The IRS has substantially automated the lien process since our FY 1999 audit. However, mailing the lien due process notice to taxpayers is not automated and employee error allowed the potential legal violations of taxpayer rights to occur. At the time of our audit, there were no controls in place to ensure notices were timely mailed or to identify and prevent instances of non-compliance. Delays in mailing the notices can reduce the time taxpayers have to request a hearing to less than the 30-day period allowed by 26 U.S.C. § 6320. This could result in potential violations of taxpayers’ rights if taxpayers appeal the filing of the lien and the IRS denies the request for an appeal.
IRS guidelines not followed
Of the 473 cases in our review, 60 (13 percent) had 66 violations of IRS internal guidelines.
In 6 of the 80 cases listed above, there were multiple violations of internal guidelines. One case involved both a legal and an internal guideline violation.
During the period October 1999 through January 2000, National Office Collection management made computer programming changes to the Automated Lien System and revised the lien filing procedures. We did not determine the effectiveness of these changes because they were not implemented until either late in or after our FY 2000 audit sampling period. In December 1999, Collection management initiated a Quarterly Lien Compliance Review to help identify and measure non-compliance and to provide recommendations on how to improve compliance with these requirements. During our analysis of the first quarterly compliance review, we identified areas for improvement in the IRS’ methodology for conducting these reviews. The current methodology does not address compliance with IRS procedures for sending copies of the due process notice to spouses, business partners, and taxpayers’ representatives. In addition, the compliance efforts do not determine if undeliverable due process notices are re-sent to other known addresses for the taxpayers.
Summary of Recommendations
We recommend that the Assistant Commissioner (Collection) modify the Quarterly Lien Compliance Review to determine the cause and solution for errors that are identified, that Collection group managers ensure compliance with lien notice requirements during their case reviews, and that appropriate actions be taken to correct the potential legal and internal violations that we identified.
Management’s Response: IRS management will modify the Quarterly Lien Compliance Review checksheet to incorporate notification of the taxpayer’s representative, a review of the case file for a new address, and reissuance of the Collection Due Process Notice.
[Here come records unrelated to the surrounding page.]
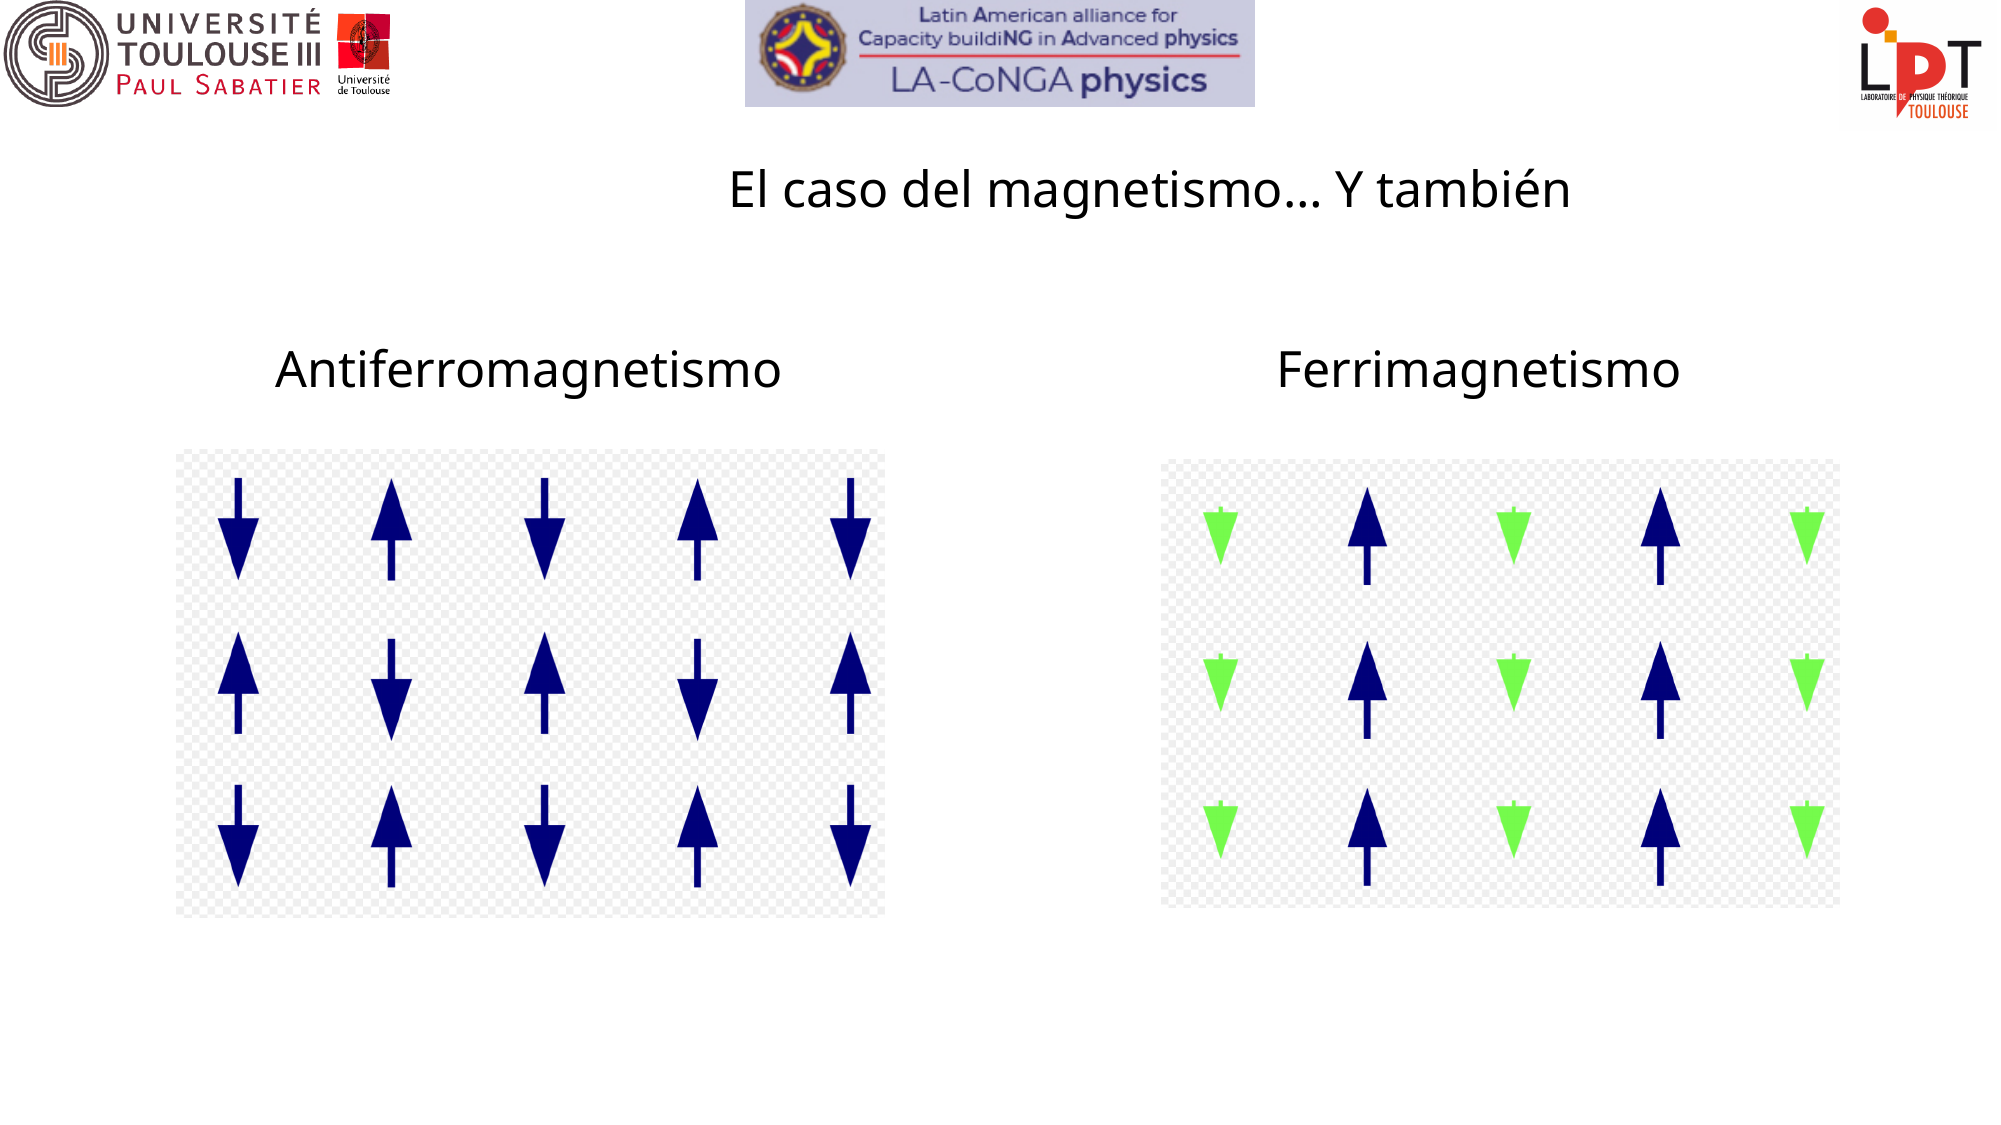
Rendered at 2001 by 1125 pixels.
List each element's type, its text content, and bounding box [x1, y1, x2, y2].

picture [1161, 459, 1840, 908]
text_box Ferrimagnetismo [1261, 329, 1697, 405]
picture [1839, 0, 1997, 131]
text_box Antiferromagnetismo [260, 329, 798, 405]
text_box El caso del magnetismo… Y también [713, 149, 1588, 225]
picture [3, 0, 390, 107]
picture [745, 0, 1255, 107]
picture [176, 449, 885, 918]
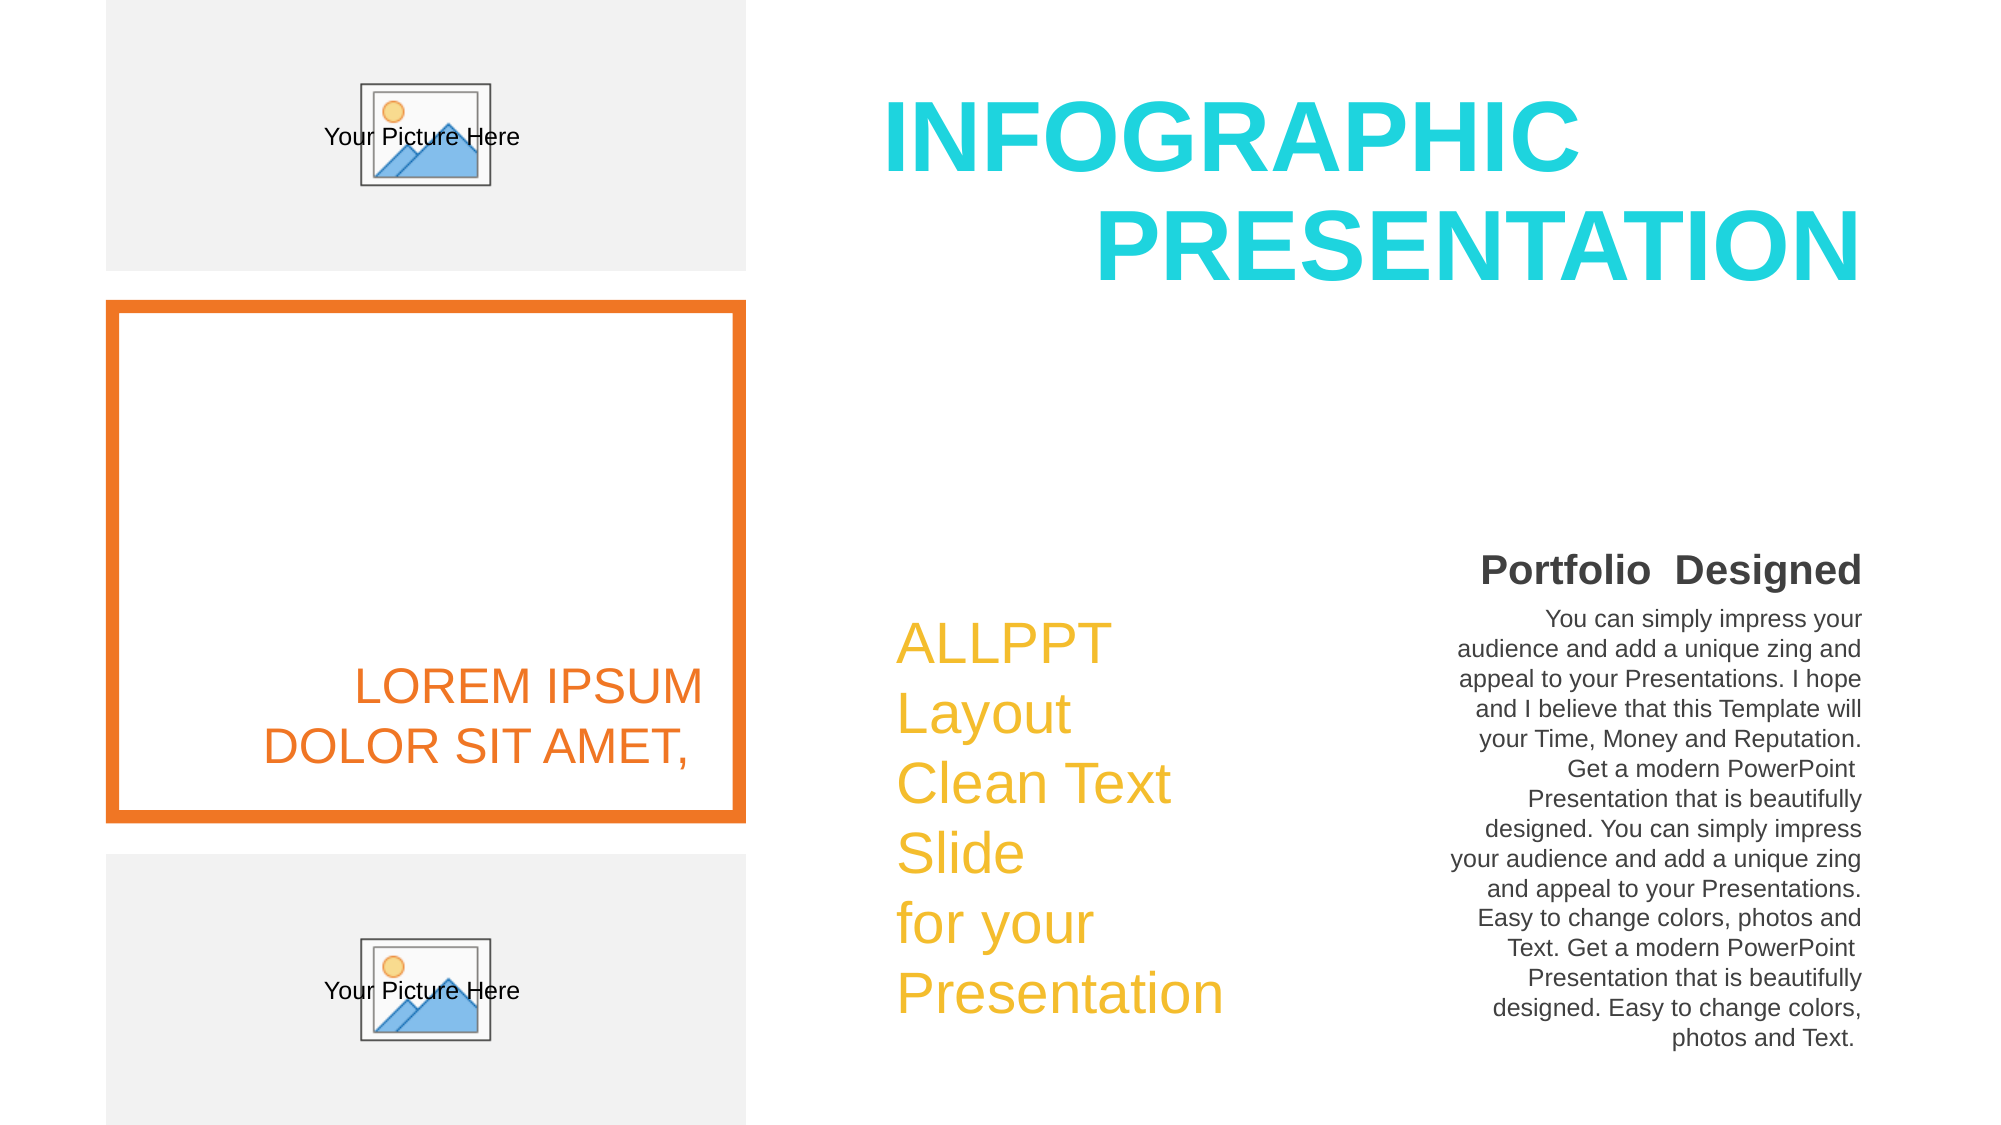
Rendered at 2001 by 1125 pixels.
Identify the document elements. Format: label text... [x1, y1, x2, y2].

text_box PRESENTATION [1056, 181, 1878, 300]
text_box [1422, 535, 1878, 1035]
text_box INFOGRAPHIC [882, 72, 1604, 191]
picture [105, 0, 746, 271]
text_box ALLPPT Layout Clean Text Slide for your Presentation [882, 597, 1260, 1032]
text_box LOREM IPSUM DOLOR SIT AMET, [216, 646, 719, 781]
picture [105, 854, 746, 1125]
text_box [105, 299, 747, 824]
Management will prepare a memorandum regarding the new review requirements and will revise their procedures to require group managers to include the notification to the taxpayer’s representative in their case reviews. Management will verify that corrective actions on cases returned to the appropriate district offices have been completed.
Management’s complete response to the draft report is included in Appendix VII.
Office of Audit Comment: IRS management’s response to our second recommendation does not fully address the recommendation. Management’s revision of procedures to require group managers to ensure, during case reviews, lien due process notices are sent to taxpayer’s representatives is appropriate. However, the response did not address requiring group managers to ensure, during case reviews, that lien due process notices are sent to business partners and that undeliverable notices are re-sent to a new address for the taxpayer.